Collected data
*****

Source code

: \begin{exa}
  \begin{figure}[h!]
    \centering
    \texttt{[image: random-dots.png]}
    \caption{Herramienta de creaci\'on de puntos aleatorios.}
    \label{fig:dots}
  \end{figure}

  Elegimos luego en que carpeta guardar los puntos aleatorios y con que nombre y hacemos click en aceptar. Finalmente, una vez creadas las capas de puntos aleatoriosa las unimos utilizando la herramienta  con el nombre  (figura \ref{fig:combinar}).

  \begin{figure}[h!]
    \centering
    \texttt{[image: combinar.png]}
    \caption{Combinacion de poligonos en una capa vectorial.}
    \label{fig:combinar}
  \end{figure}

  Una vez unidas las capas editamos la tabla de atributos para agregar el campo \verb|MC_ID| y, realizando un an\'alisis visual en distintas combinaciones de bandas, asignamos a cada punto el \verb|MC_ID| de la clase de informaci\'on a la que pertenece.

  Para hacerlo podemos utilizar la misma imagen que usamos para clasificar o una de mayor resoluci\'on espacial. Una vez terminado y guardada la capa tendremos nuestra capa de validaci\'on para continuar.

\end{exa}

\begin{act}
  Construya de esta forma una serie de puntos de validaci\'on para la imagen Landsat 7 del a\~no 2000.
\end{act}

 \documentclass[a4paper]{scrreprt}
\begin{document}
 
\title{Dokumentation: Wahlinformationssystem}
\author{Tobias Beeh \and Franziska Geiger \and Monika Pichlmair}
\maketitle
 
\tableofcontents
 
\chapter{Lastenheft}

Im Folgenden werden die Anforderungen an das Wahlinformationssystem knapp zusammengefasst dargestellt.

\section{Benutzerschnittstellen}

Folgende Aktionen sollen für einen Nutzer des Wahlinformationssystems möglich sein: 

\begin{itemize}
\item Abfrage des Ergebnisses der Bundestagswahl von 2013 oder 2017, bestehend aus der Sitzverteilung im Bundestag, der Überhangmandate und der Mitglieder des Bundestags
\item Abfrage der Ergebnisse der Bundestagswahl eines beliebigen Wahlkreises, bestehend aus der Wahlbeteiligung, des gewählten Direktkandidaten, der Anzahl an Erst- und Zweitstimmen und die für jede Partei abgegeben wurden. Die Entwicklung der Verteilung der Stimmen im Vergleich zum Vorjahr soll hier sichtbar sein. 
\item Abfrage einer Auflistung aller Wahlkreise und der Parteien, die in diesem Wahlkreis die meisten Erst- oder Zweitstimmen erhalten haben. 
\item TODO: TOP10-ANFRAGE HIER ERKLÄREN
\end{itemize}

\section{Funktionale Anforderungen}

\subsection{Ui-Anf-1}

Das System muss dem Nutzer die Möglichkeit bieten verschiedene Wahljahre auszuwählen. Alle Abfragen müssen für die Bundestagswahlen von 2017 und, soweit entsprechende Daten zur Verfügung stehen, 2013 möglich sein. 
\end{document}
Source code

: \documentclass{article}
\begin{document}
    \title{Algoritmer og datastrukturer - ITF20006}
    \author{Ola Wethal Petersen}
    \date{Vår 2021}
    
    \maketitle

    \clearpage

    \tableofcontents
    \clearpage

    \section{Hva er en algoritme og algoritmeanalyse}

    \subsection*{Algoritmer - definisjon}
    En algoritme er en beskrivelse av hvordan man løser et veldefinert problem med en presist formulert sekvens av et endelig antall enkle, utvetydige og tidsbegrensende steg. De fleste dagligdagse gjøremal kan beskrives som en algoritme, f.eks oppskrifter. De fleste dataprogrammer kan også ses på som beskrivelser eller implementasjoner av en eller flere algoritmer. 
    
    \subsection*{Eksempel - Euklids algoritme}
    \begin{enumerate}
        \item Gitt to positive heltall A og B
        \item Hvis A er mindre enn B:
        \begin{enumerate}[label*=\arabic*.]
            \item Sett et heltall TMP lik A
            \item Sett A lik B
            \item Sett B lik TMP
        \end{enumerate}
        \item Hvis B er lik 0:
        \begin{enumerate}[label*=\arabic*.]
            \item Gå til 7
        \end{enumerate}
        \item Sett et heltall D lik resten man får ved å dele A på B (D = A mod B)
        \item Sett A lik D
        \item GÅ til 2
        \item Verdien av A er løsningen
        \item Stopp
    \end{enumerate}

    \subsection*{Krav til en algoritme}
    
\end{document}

*****

Task
Whenever the word "oder" appears in a line above, copy that line.

Answer to the problem
\item Abfrage des Ergebnisses der Bundestagswahl von 2013 oder 2017, bestehend aus der Sitzverteilung im Bundestag, der Überhangmandate und der Mitglieder des Bundestags
\item Abfrage einer Auflistung aller Wahlkreise und der Parteien, die in diesem Wahlkreis die meisten Erst- oder Zweitstimmen erhalten haben. 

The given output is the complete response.